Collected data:
----
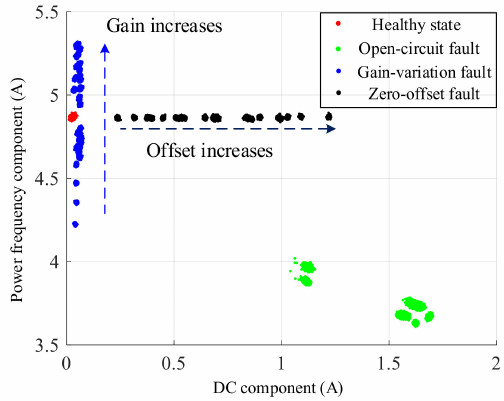
Figure 8. The distribution of faults under the DC and power frequency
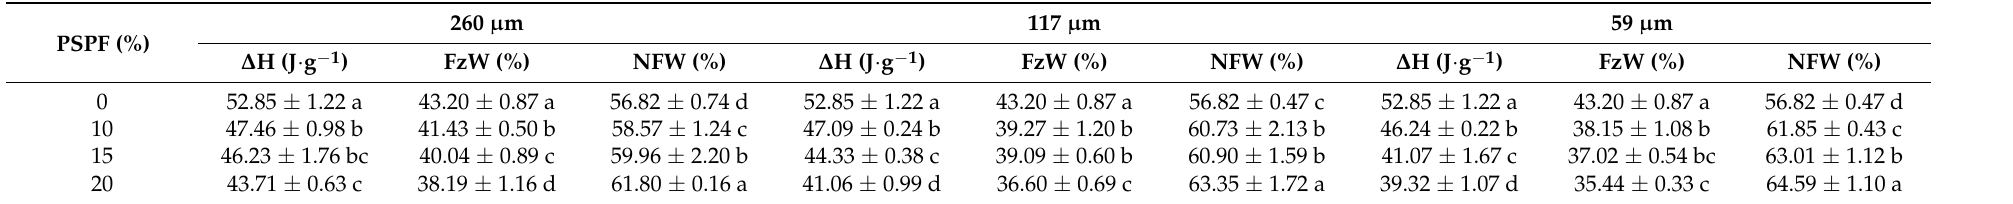
Table 5. Melting enthalpy, freezable water, and non-freezable water content of PSPD.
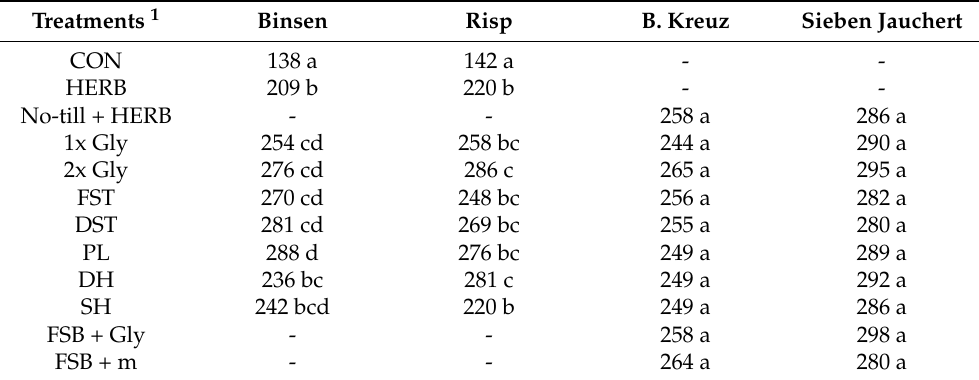
Table 7. Winter wheat density (plants m − 2 ) 120 DAS (Binsen, Risp, B. Kreuz and Sieben Jauchert). Means with the same letter are not significantly different according to HSD test at p ≤ 0.05. Levels of significance are shown behind the result for each experimental site separately.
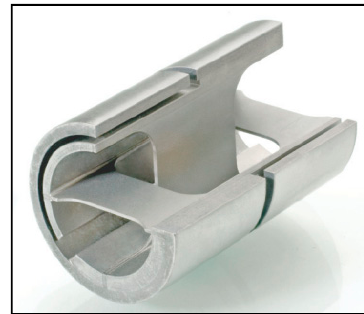
Figure 1. Brazed or welded stainless steel cantilevered pivot bearing of the Riverhawk Company.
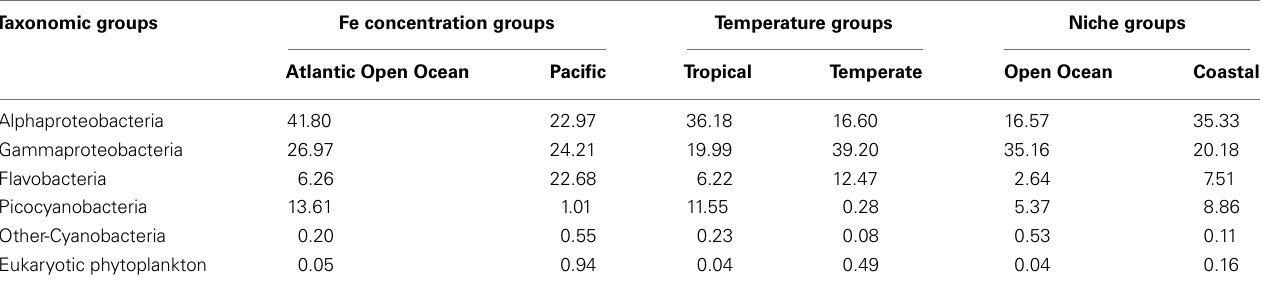
Table 5 |Taxonomic profiles of GOS metagenome niche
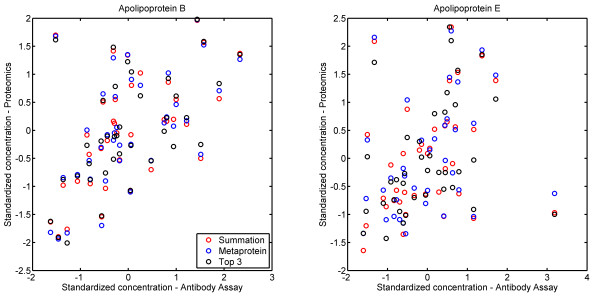
Comparison to antibody assay. A comparison between the antibody assay estimate of the protein level expression patterns for Apo B (panel A) and Apo E (panel B) (x-axes in both figures), and the LC-MS/MS estimates using the summation, top 3 and metaprotein methods for protein level expression. We note that the three algorithms are in agreement to a high degree. Correlations for Apo B are .55, .54 and .56 for Metaprotein, Summation and Top 3 models respectively and they are .31, .28 and .32 for respectively for Apo E. Note that there is an outlier in each of the top left and bottom right of the Apo E figure, and without these two outliers, correlations are just under .6 for all three methods. Antibody assay values, which measure protein per volume, were converted to protein per total protein using total protein levels from a Bradford assay. All measurements were standardized to mean zero and standard deviation 1.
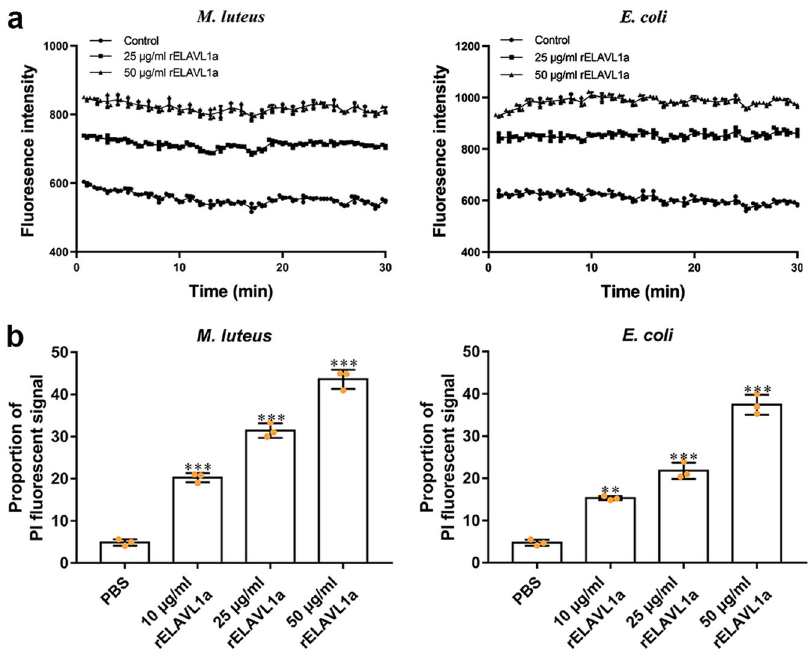
Fig. 5 rELAVL1a was able to disrupt the bacterial membranes by a membrane lytic mechanism including a combined action of membrane depolarization and membrane permeabilization. a The rELAVL1a caused depolarization of the bacterial plasma membrane. The changes in fl uorescence intensity were recorded with a Tecan GENios plus spectro fl uorometer at an excitation wavelength of 622 nm and an emission wavelength of 670 nm. Control, HEPES buffer containing 20 mM glucose. b The effects of rELAVL1a on the membrane integrity of M. luteus and E. coli , cells analyzed by fl ow cytometry. All data were expressed as mean values ± SD. ( n = 3). The data are from three independent experiments performed in triplicate. The bars represent the mean ± S.D. The signi fi cance of the difference was determined by one-way ANOVA. ** p < 0.01, *** p <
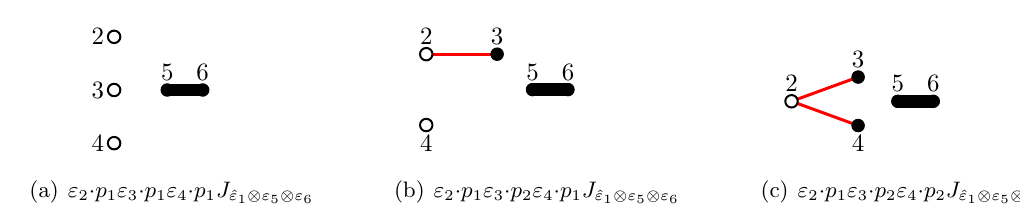
Figure 4 . Typical monomials of disconnected topologies at seven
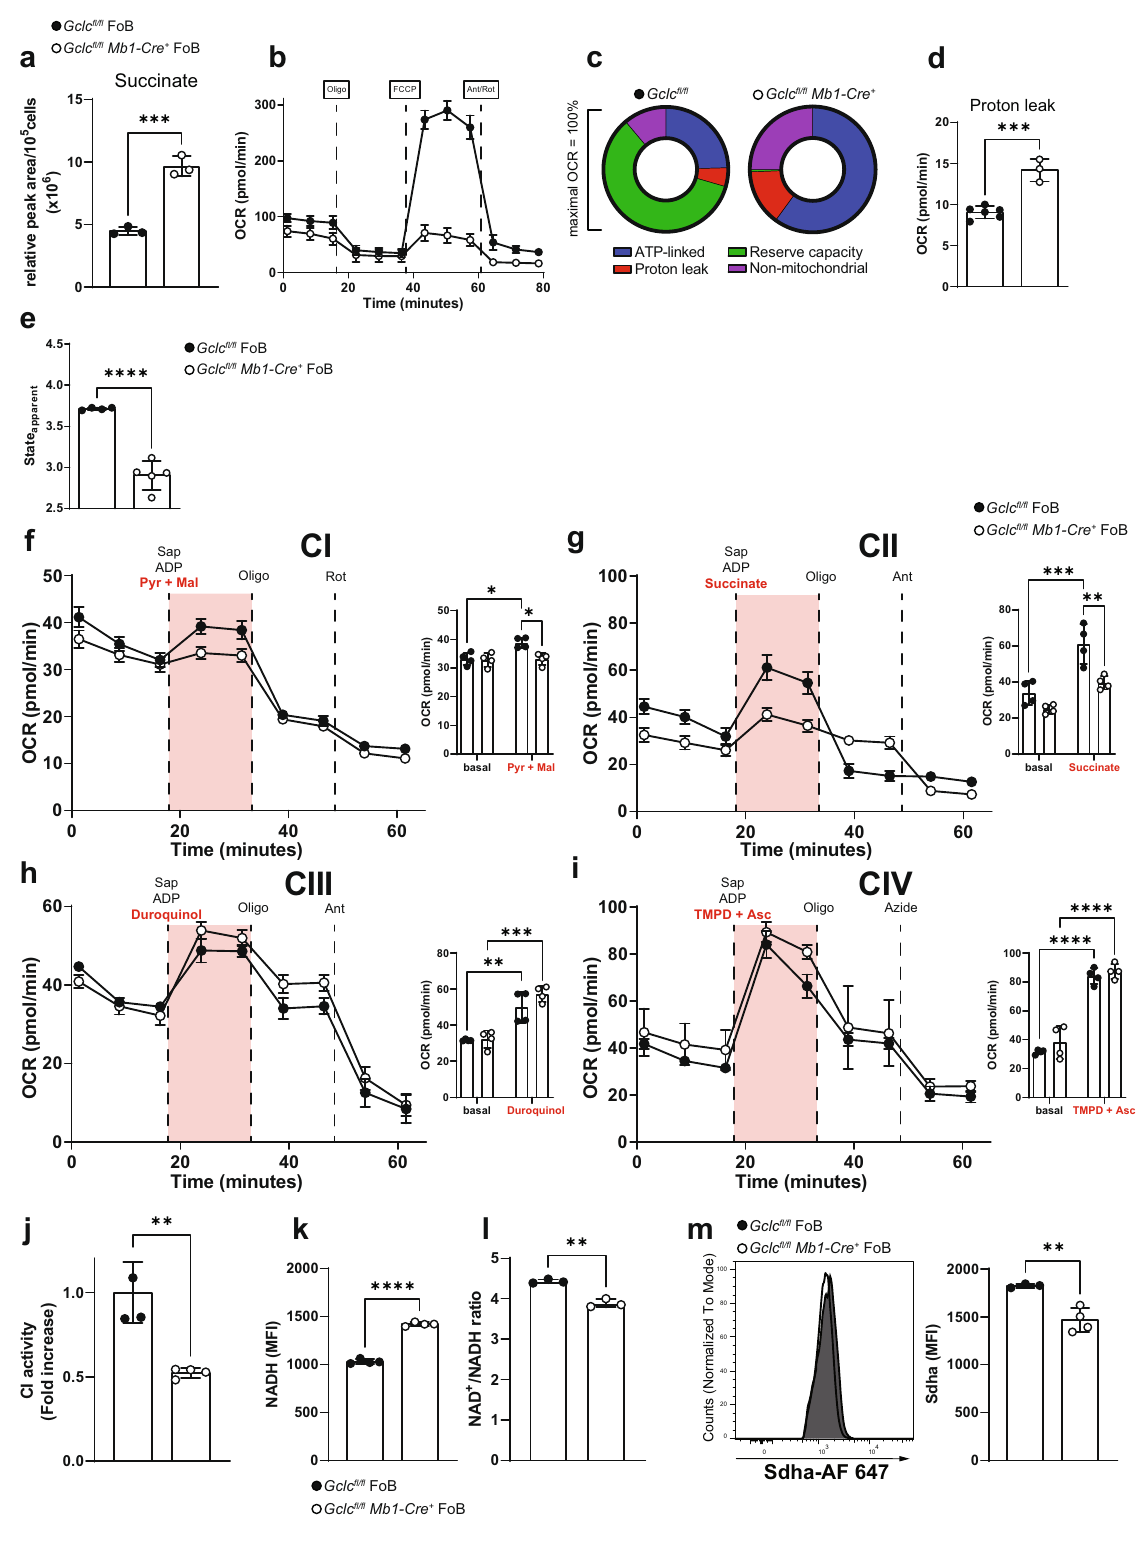
Discussion ROS-induced signals regulate B cell activation and early metabolic reprogramming 97,98 , and a fl exible redox system controls B cell differentiation 31,99,100 . Compared to FoB, MZB were previously shown to use GSH through Gpx4 for protection from excessive lipid peroxidation 33 , suggesting a differential dependency on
----
■ **Task directions**: Omit the pictures, then copy out all the data exactly as it stands.

■ **Task solution**:
Figure 8. The distribution of faults under the DC and power frequency
Table 5. Melting enthalpy, freezable water, and non-freezable water content of PSPD.
Table 7. Winter wheat density (plants m − 2 ) 120 DAS (Binsen, Risp, B. Kreuz and Sieben Jauchert). Means with the same letter are not significantly different according to HSD test at p ≤ 0.05. Levels of significance are shown behind the result for each experimental site separately.
Figure 1. Brazed or welded stainless steel cantilevered pivot bearing of the Riverhawk Company.
Table 5 |Taxonomic profiles of GOS metagenome niche
Comparison to antibody assay. A comparison between the antibody assay estimate of the protein level expression patterns for Apo B (panel A) and Apo E (panel B) (x-axes in both figures), and the LC-MS/MS estimates using the summation, top 3 and metaprotein methods for protein level expression. We note that the three algorithms are in agreement to a high degree. Correlations for Apo B are .55, .54 and .56 for Metaprotein, Summation and Top 3 models respectively and they are .31, .28 and .32 for respectively for Apo E. Note that there is an outlier in each of the top left and bottom right of the Apo E figure, and without these two outliers, correlations are just under .6 for all three methods. Antibody assay values, which measure protein per volume, were converted to protein per total protein using total protein levels from a Bradford assay. All measurements were standardized to mean zero and standard deviation 1.
Fig. 5 rELAVL1a was able to disrupt the bacterial membranes by a membrane lytic mechanism including a combined action of membrane depolarization and membrane permeabilization. a The rELAVL1a caused depolarization of the bacterial plasma membrane. The changes in fl uorescence intensity were recorded with a Tecan GENios plus spectro fl uorometer at an excitation wavelength of 622 nm and an emission wavelength of 670 nm. Control, HEPES buffer containing 20 mM glucose. b The effects of rELAVL1a on the membrane integrity of M. luteus and E. coli , cells analyzed by fl ow cytometry. All data were expressed as mean values ± SD. ( n = 3). The data are from three independent experiments performed in triplicate. The bars represent the mean ± S.D. The signi fi cance of the difference was determined by one-way ANOVA. ** p < 0.01, *** p <
Figure 4 . Typical monomials of disconnected topologies at seven
Discussion ROS-induced signals regulate B cell activation and early metabolic reprogramming 97,98 , and a fl exible redox system controls B cell differentiation 31,99,100 . Compared to FoB, MZB were previously shown to use GSH through Gpx4 for protection from excessive lipid peroxidation 33 , suggesting a differential dependency on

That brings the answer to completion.